§ **Extrait**
----

A treize ans, je n’avais aucun doute sur le fait que la police serait toujours là pour me protéger.
Aujourd’hui, une de mes nièces a treize ans. Elle s’est choisi un nom de plume, Leah Klaer. C’est une jeune fille incroyable, pleine d’intelligence et de sensibilité. Une fille qui sait exactement dans quel monde elle mérite de vivre (vous vous souvenez de la féministe en herbe dont je vous parlais l’année dernière ? C’est elle). Une fille qui, comme moi à son âge, préfère formuler ses idées dans une lettre plutôt que d’avoir une conversation pour laquelle elle se sent mal préparée. Une adolescente que j’espère pouvoir guider et inspirer comme ma tante et bien d’autres l’ont fait pour moi.
Leah Klaer aussi vit en région parisienne, et elle aussi pense à la police… mais dans d’autres termes. Cette semaine, le meurtre de George Floyd par un policier américain qui l’a écrasé de tout son poids avec le regard froid de celui qui sait que le système est de son côté, l’a rendue “triste et surtout en colère.” Alors elle a écrit un poème contre les violences policières qui se multiplient aux Etats-Unis, en France et dans le monde.
Je n’ai pas de mots pour décrire les émotions qui m’ont retournée à la lecture de chaque vers. Je me contente donc de partager ses mots avec vous.
La face de l'injustice
Par Leah Klaer, 13 ans.
Moi aussi j’ai peur face à la police
Quand mes cheveux ne sont pas lisses
Ils nous attaquent sans raison
Et font de notre sang leurs délices
Et ce même dans nos maisons
On me demande parfois mais t’es qui, toi ?
Tu sais qu’au royaume de la justice les policiers sont rois ?
Des rats sans foi ni loi
Qui noient nos lois
La justice les borde dans des draps de soie
Et oui, cela va de soi
Qui les paie selon toi ?
À qui l’épée protège le toit ?
Quelles sont ces violences qu’on voit?
Quelles sont ces lois à la noix ?
À ces mensonges qui y croit ?
« À chacun de porter sa croix »
Quand je les vois je suis ma voie
Je ne veux pas me faire avoir
J’ai si peur, j’en touche du bois
Tout ça parce que je suis Noire
Ils veulent repousser le passé
Tous ces noms qu’on a effacés
Ils ont de sacrés de tours de passe-passe
Au bout d’un moment ça passe pas
À qui le tour ?
Qui sera le prochain ?
Le méritera-t-il car c’est son destin ?
Après tout, la justice n’a pas d’importance
Tout ça qu’ils aient leur chance
Si tu les vois c’est ta dernière danse
Tout ça pour ces rats au cœur rance
Leur âme accumule les carences
Ils poignarderont ta mémoire à coups de lance
C’est ta faute, t’avais qu’à être Blanche
Tu ris quand tu vois ces tueries ?
Riras-tu quand tu les vivras?

----

§ **Données fournies**
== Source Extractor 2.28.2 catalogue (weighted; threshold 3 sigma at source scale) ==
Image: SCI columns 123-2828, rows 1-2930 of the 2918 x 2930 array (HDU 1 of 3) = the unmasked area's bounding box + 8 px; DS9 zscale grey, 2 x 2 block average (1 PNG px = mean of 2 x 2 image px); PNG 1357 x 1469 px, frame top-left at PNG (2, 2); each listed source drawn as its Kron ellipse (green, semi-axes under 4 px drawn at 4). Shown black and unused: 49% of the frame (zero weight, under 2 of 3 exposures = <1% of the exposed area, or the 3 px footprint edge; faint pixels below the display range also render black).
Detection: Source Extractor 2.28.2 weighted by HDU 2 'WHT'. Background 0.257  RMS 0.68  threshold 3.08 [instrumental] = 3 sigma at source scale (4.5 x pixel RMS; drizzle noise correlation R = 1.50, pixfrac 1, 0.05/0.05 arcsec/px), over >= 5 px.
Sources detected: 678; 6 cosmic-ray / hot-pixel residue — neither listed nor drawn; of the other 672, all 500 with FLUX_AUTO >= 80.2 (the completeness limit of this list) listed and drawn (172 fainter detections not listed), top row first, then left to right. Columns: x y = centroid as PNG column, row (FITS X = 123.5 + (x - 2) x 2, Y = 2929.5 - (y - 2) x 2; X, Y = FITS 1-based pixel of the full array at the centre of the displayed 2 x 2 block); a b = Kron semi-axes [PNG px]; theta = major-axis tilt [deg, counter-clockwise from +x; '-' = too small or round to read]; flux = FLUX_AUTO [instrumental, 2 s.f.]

----

§ **Consigne**
Prolongez le poème contre les violences policières à partir de son dernier vers. Cette liste n'a aucun rôle dans ce travail.

§ **Corrigé**
Ils n’ont pas peur du public
Pour peu qu’ils aient leur fric
Vous avez parlé, c’est votre heure à toi et ta clique
On noiera votre mémoire dans une crique
Tout ça à cause d’une simple mimique
Tout ça parce que vous avez joué les comiques
Ils ont toujours une excuse
Quand on les accuse
Ils nous prennent pour des buses
De la mort ils sont les muses
Ils usent de beaucoup de ruses
Pour n’être la risée que de gens avisés
On joue beaucoup de flûte
Mais dans quel but ?
Tu l’ouvres ? On te bute
Les preuves ? On les réfute
Elles sont irréfutables ?
Oui, c’est pour ça qu’ils sont détestables
L’autopsie ? C’est une fable
Les témoins ? Leurs versions sont malléables
Quelle bande de pantins impressionnables
Police, justice, les voix de la justice ?
Non, la face de l’injustice
C’est la fête dans la tess
C’est la rue c’est la hess
La vie est dure c’est la dèche
Mais ils leur font de la lèche ?
Qui a bien pu vendre la mèche ?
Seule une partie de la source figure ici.